Observatory monitoring is based on two discrete steps: tracing and correlation. Tracing is done by nodes. Correlation is internal to Observatory, it’s how it couples individual events together, using the tracing tokens.


Initially, we configure a stream. A stream is a directed acyclic graph (DAG) that models the flow of information in a distributed system. So if our system consists of two services, web-service and event-processor, it will initially look like this:

digraph { rankdir=TB; "web-server"; "event-processor"; }

We model this in the configuration as a stream in which the elements are defined as ["web-server", "event-processor"]. This is configured using the following syntax:

name = "my-example-stream"
nodes = ["web-server", "event-processor"]

Streams are composed of nodes and edges. A node is identified by a unique UTF-8 string. An edge is a pair between two distinct nodes. Defining an edge means configuring the rate of monitored information flow.

How all of this works can be illustrated with a sequence diagram:

participant "Client" as C
participant "Web Service" as WS
participant "Event Processor" as EP
participant "Observatory" as O #00FF88

activate C
C -> WS: ""GET /foo""
activate WS
WS --> O: ""POST (web-server, **abcd1234**, T1)""
note left: async!
activate O

WS -> EP: POST /events ...\nX-Tracing-ID: abcd1234
note left: tracing id\nin headers
activate EP
EP --> O: ""POST (event-processor, **abcd1234**, T2)""
note left: async + upstream id

deactivate O

WS <- EP: ""HTTP 201 Created""
deactivate EP
C <- WS: ""HTTP 200 OK""
deactivate WS
deactivate C


Asynchronous sending

Remember asynchrony

In order to have minimum overhead, it’s important to not block when informing Observatory. In Pythonish pseudo-code, we could do it like this, using grequests:

time =
token_uuid = uuid.uuid()
event = { 'node': 'web_server', 'timestamp': time.isoformat(), 'tracing_id': str(token_uuid) }

# non-blocking!'http://observatory:1234/events', json.dumps(event))

# ... blocking code ...

If you do this synchronously, you will delay the blocking code segment, but if you use asynchronous HTTP requests, the code will resume.

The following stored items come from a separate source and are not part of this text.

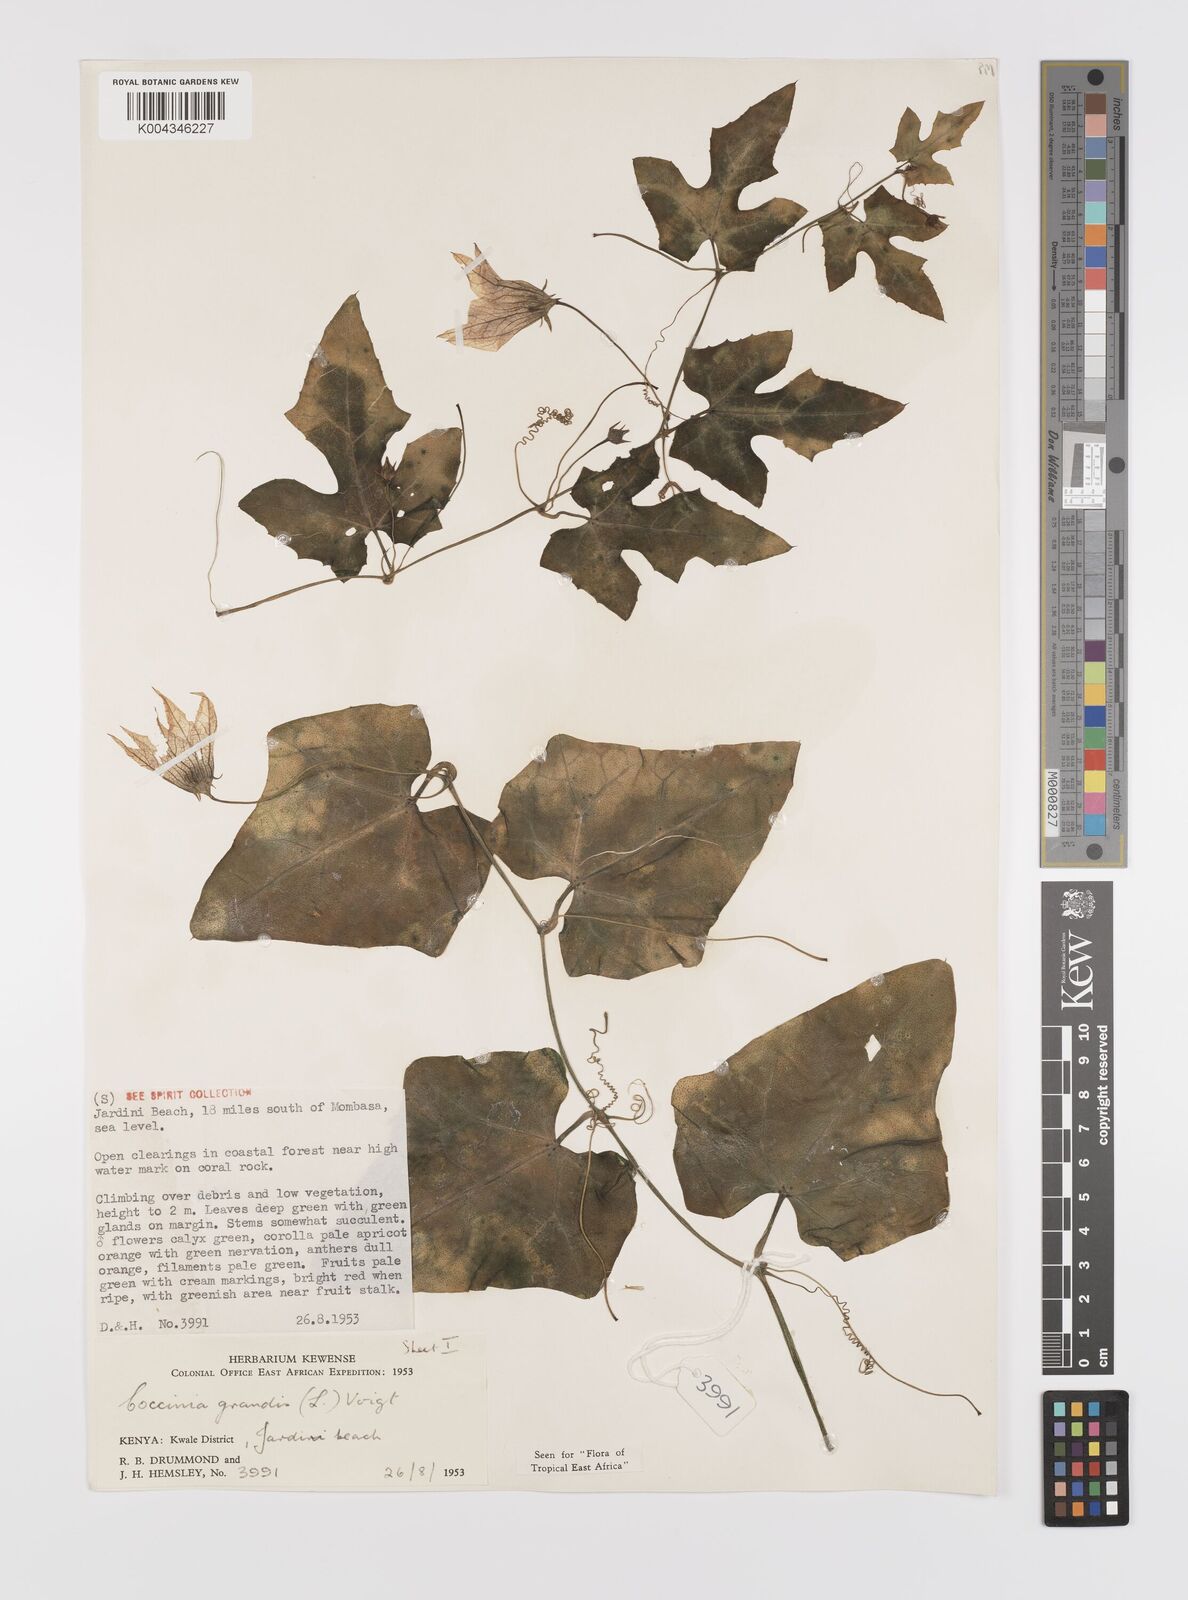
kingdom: Plantae
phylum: Tracheophyta
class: Magnoliopsida
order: Cucurbitales
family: Cucurbitaceae
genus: Coccinia
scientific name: Coccinia grandis
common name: Ivy gourd
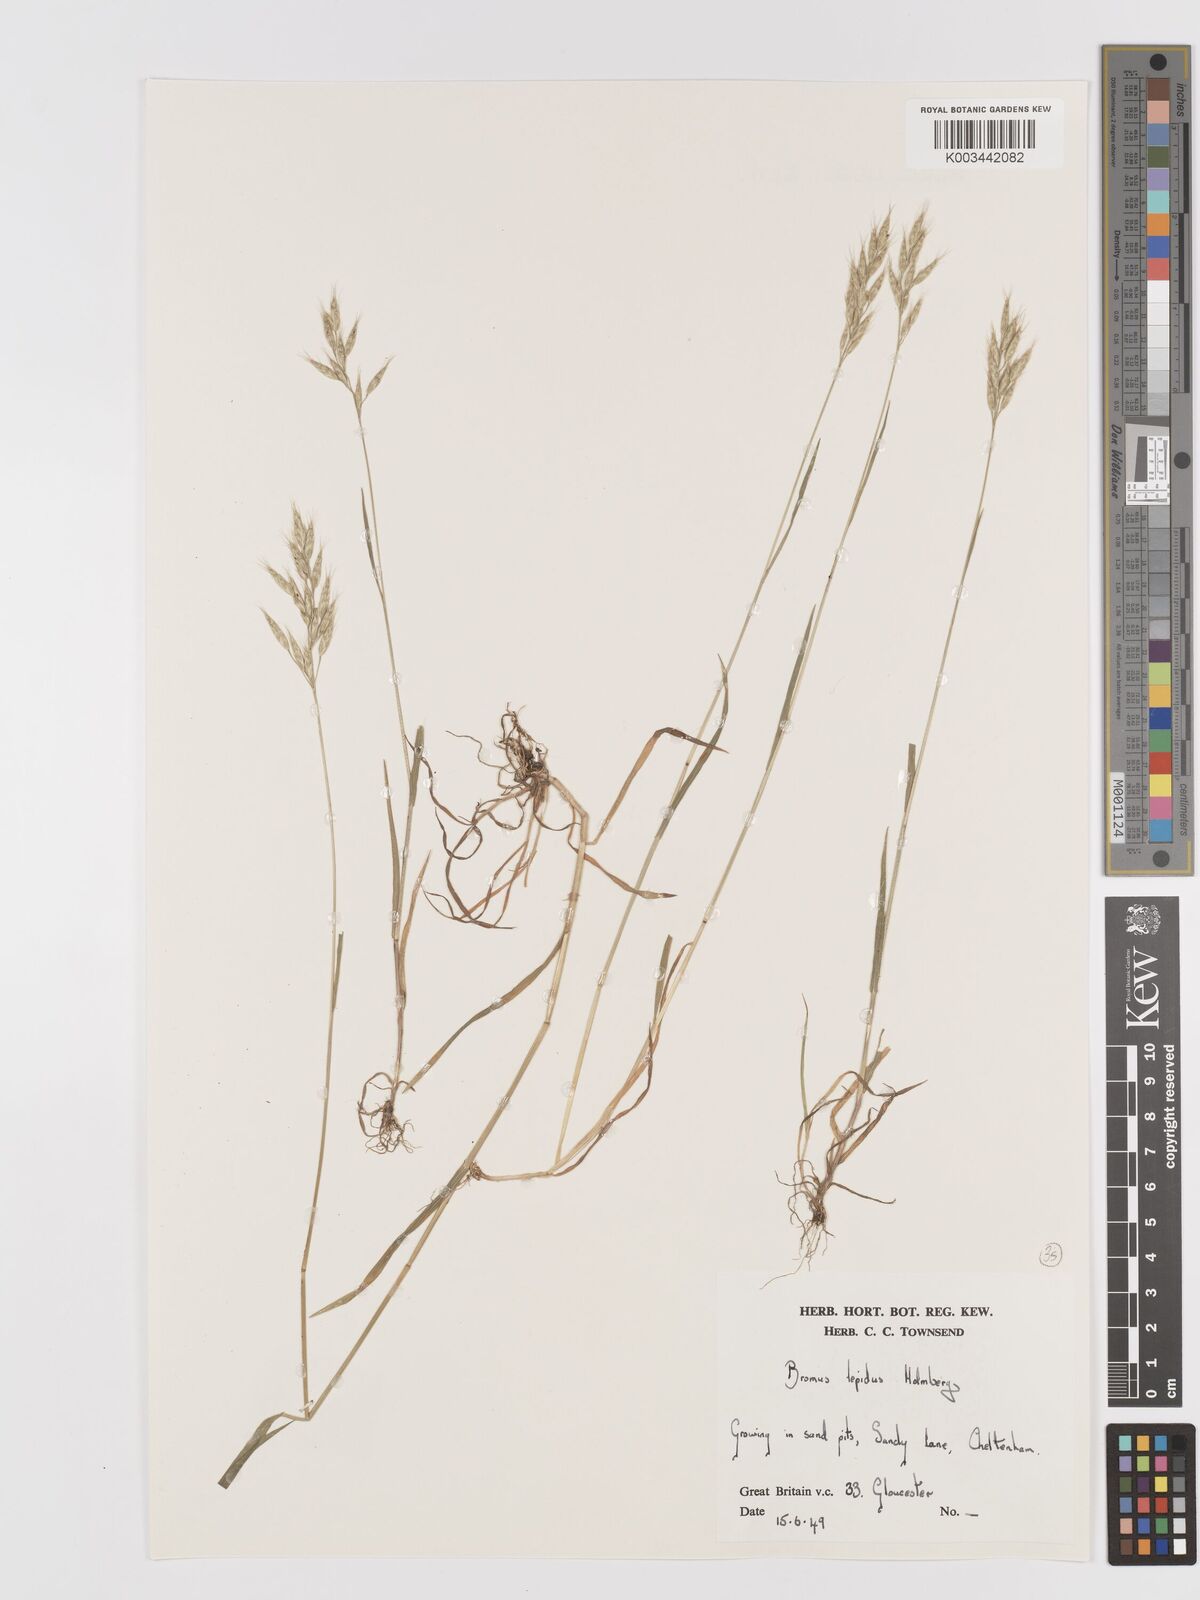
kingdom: Plantae
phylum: Tracheophyta
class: Liliopsida
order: Poales
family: Poaceae
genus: Bromus
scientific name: Bromus lepidus
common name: Slender soft-brome
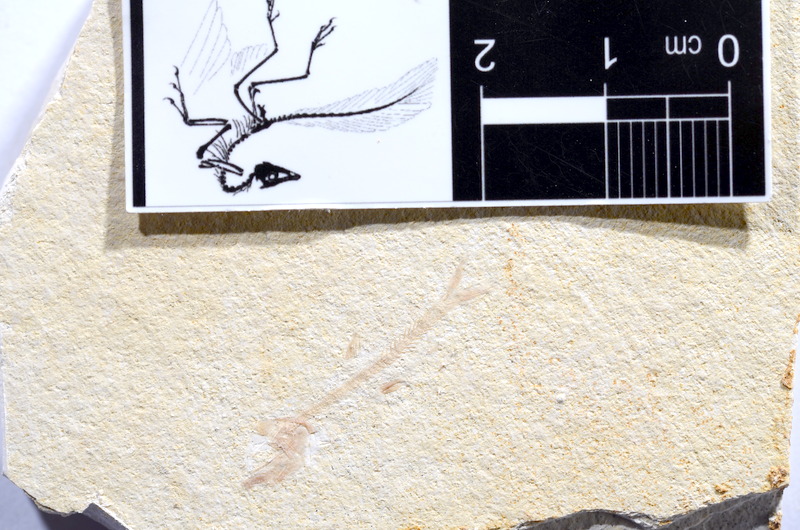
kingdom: Animalia
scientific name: Animalia
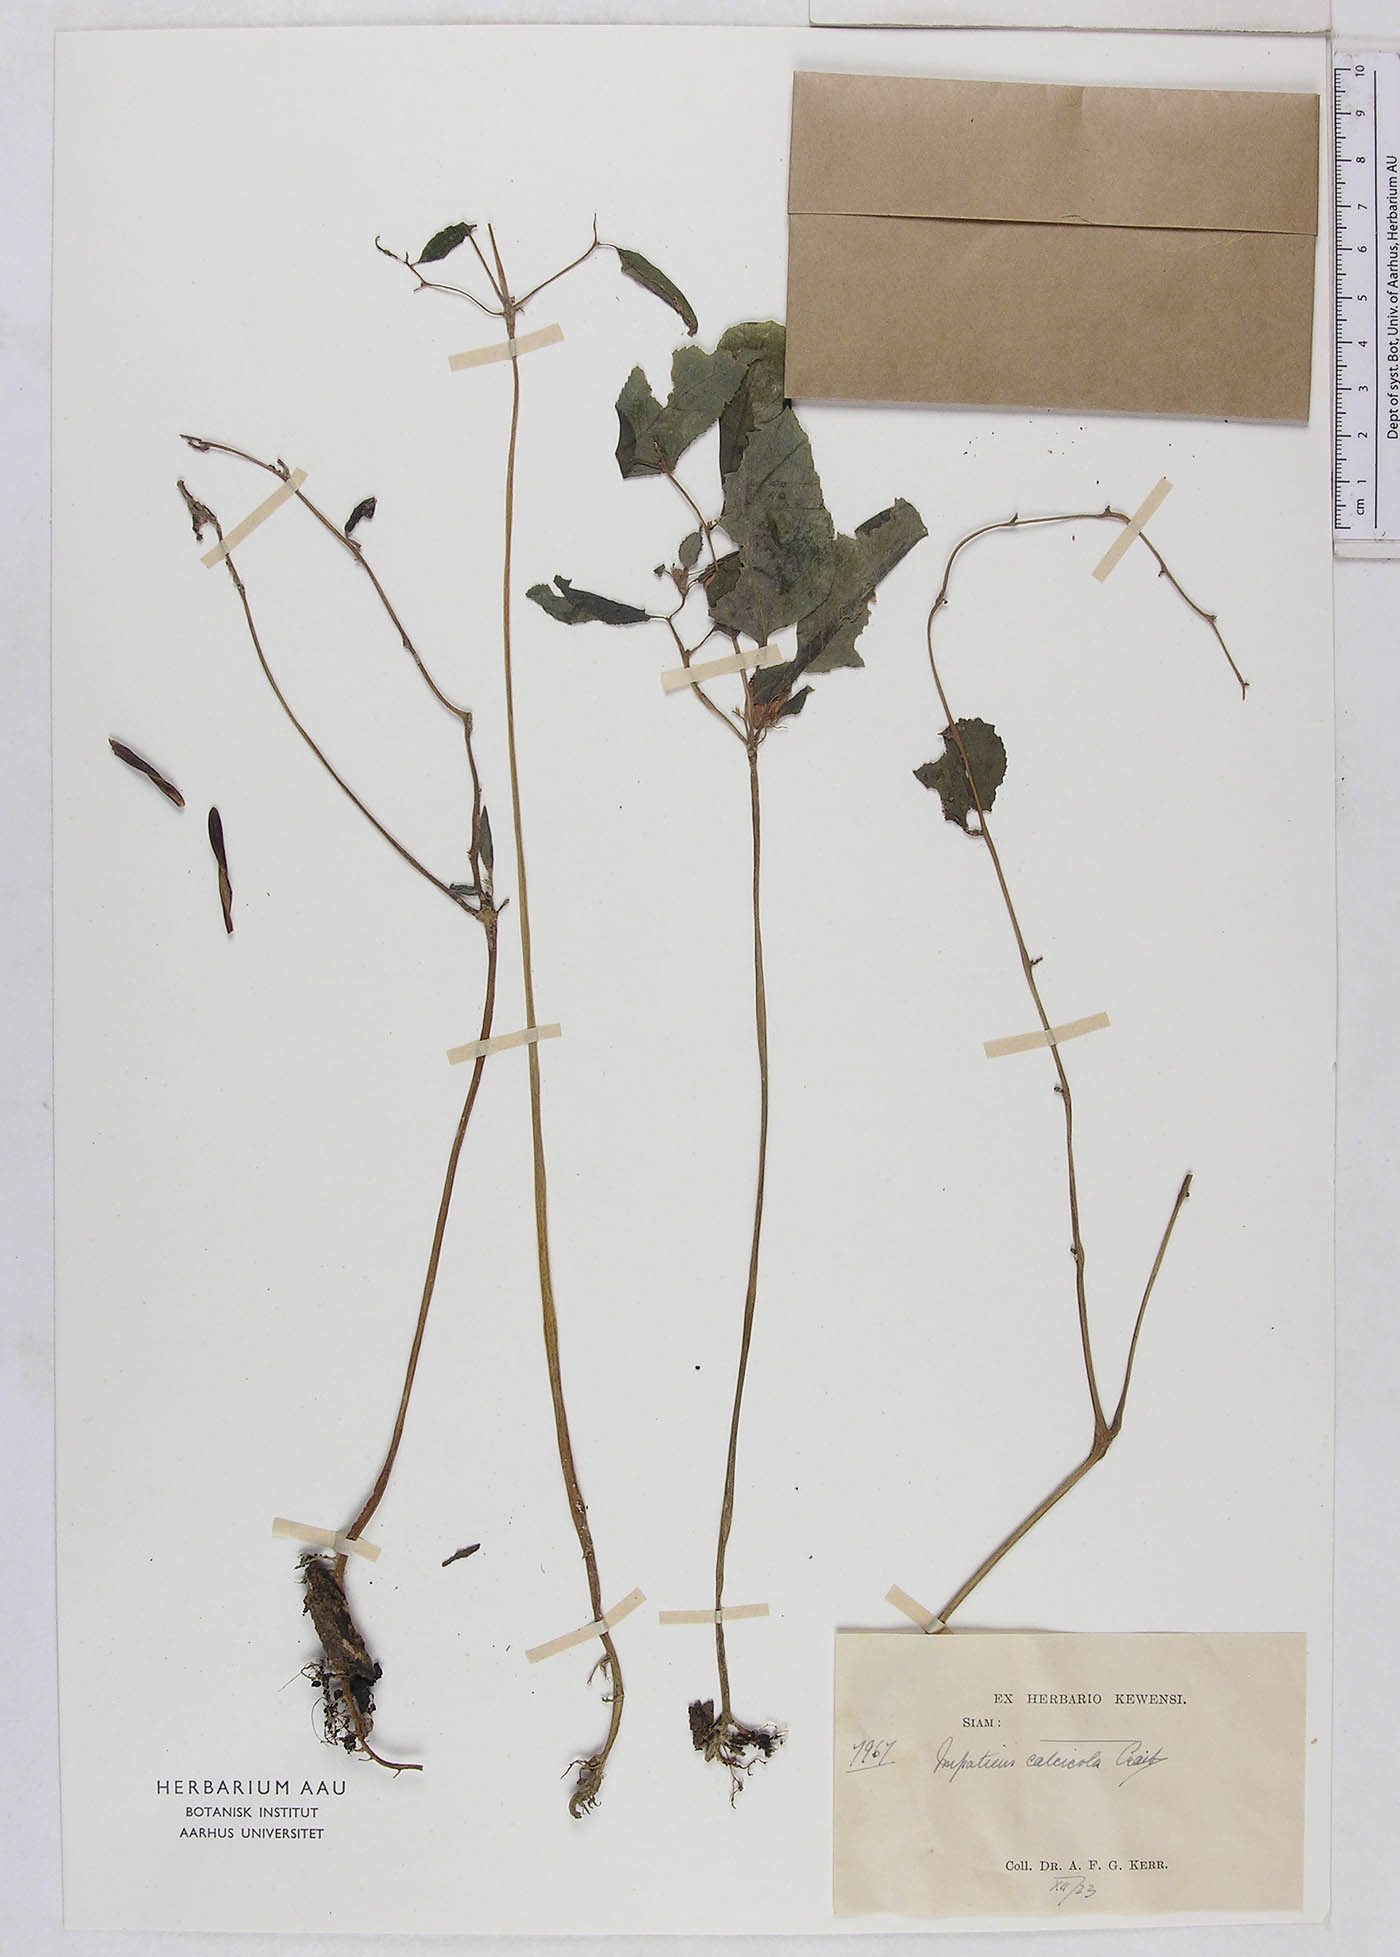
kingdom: Plantae
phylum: Tracheophyta
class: Magnoliopsida
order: Ericales
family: Balsaminaceae
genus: Impatiens
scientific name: Impatiens vaughanii
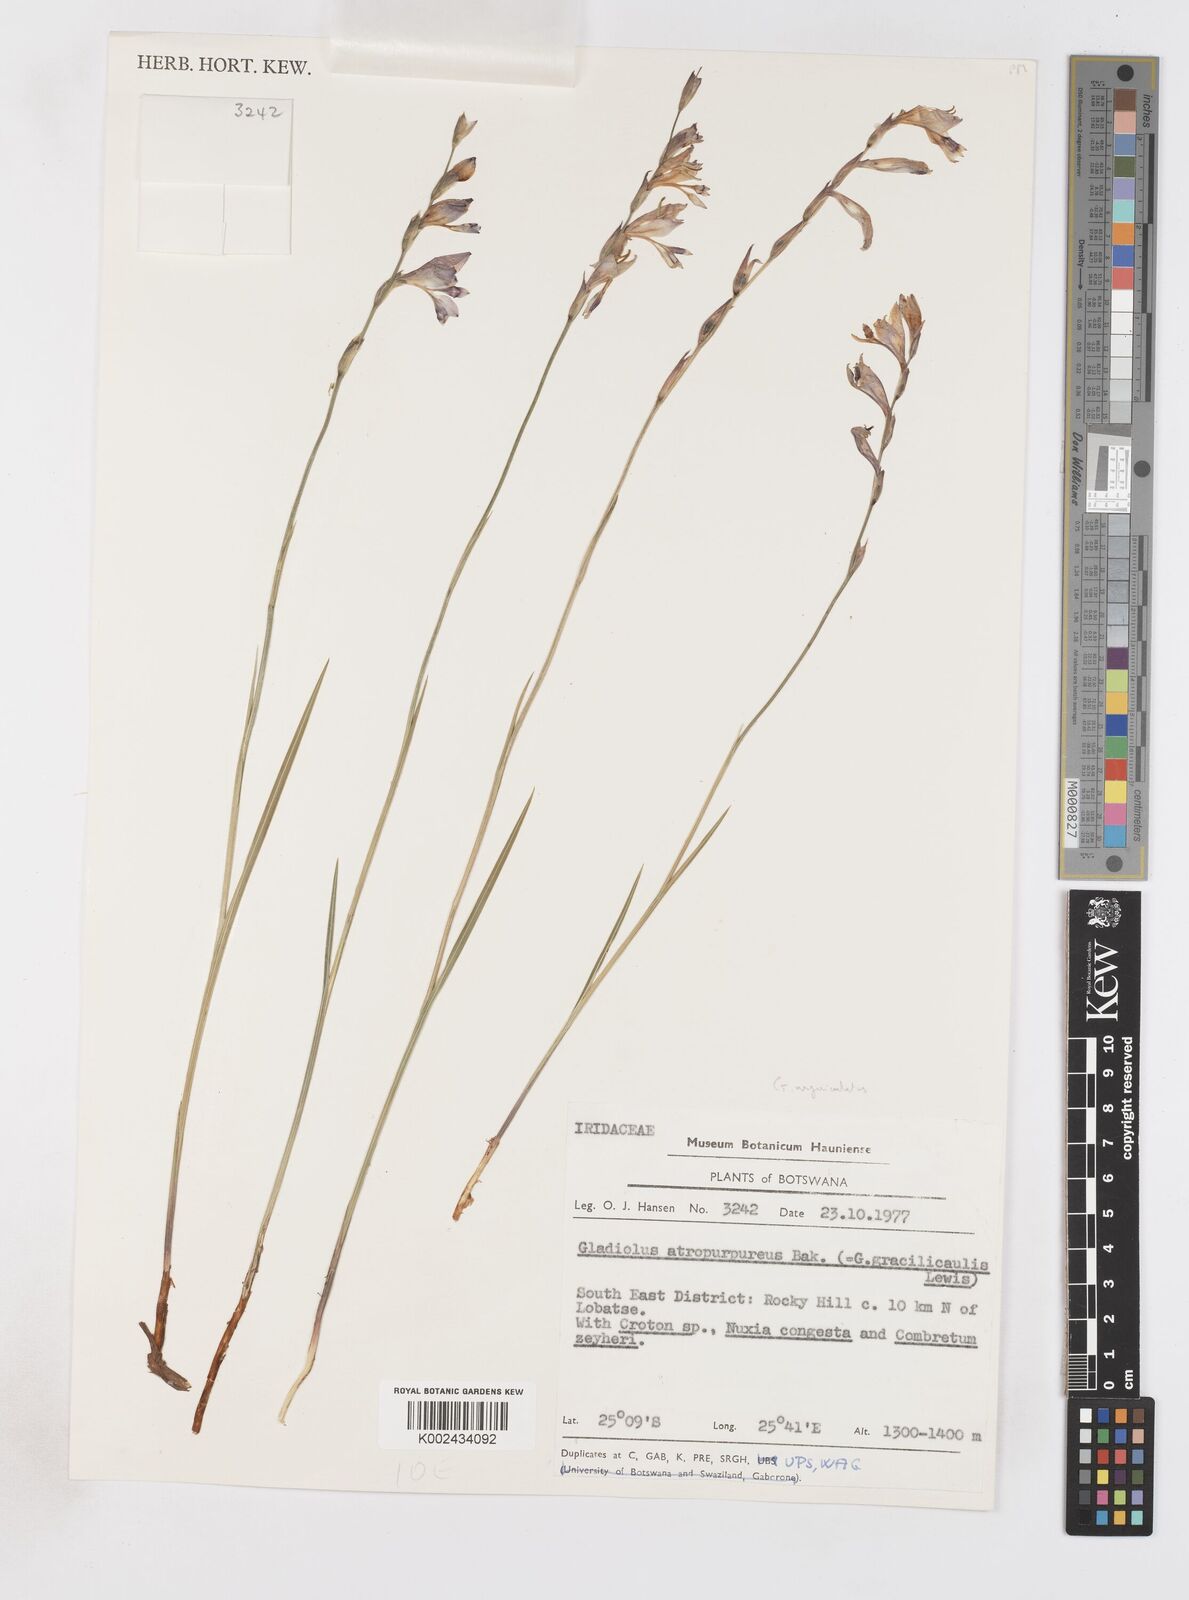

So, node web-server receives a HTTP request. A unique id abcd1234 is generated. Webserver sends the information packet (web-server, abcd1234, T1) to Observatory, where T1 is the current timestamp in ISO8601 format. App then sends that request downstream to a journal system, passing the tracing ID in a HTTP header, X-Tracing-ID: abcd1234 in the HTTP request header. The event-processor system reads this header and correlates this packet by sending (event-processor, abcd1234, T2) to observatory. Now, observatory sees that these elements are part of a stream—because they share the tracing token—so it starts observing it, and because T2 > T1, it will understand that information is flowing from web-server to event-processor. Now our DAG looks like this:

digraph { rankdir=LR; "web-server" -> "event-processor"[label="OK(pass=1/1 100%)", color="#00AA00"]; }

Note that the pass label says 100% because we haven’t described a check span: how many successive events should we remember before determining edge health.

Observation windows

Defining observation windows is essentially done by summing the different thresholds. If you define a check which has a time window of 150ms, a 85 for OK, 10 for FAIL, 5 for WARN, the following list is processed in order:

  • 85 or more events are completed within 150ms, the edge is considered OK
  • 10 or more events do not complete within 150ms, the edge is considered FAIL
  • 5 or more events do not complete within 150s, the edge is considered WARN

The checks are done in reverse order, i.e. WARN thresholds are checked first, then FAIL, last OK.

graph { rankdir=LR; edge[style=invis]; subgraph cluster1 { label=<<b>observation window</b><br/>time &rarr;>; node [style=filled,color="#5D8AA8", fillcolor="#00AA00"]; e2; e4; e5; e6; node [style=filled,color="#5D8AA8", fillcolor="#AA0000"]; e2 -- e3 -- e4 -- e5 -- e6 } e7[label=<<i>future<br/>event</i>>] e1 -- e2 e6 -- e7 }

In an observation window where the sum of thresholds is five, at the arrival of the sixth event (e6), event e1 is truncated out of the window.

All of these thresholds sum to 100. This means that Observatory maintains an observation window of 100 events in memory. Once the 101st event comes, the list is truncated from the start. The window size is simply the sum of all the thresholds.

When enough observations are available, the stream is considered observed. This is when the edge status is reliable.

Reliability considerations

The observation window is based on strict truncation. The larger the window, the more reliable the observation, but it will be slow to react to changes.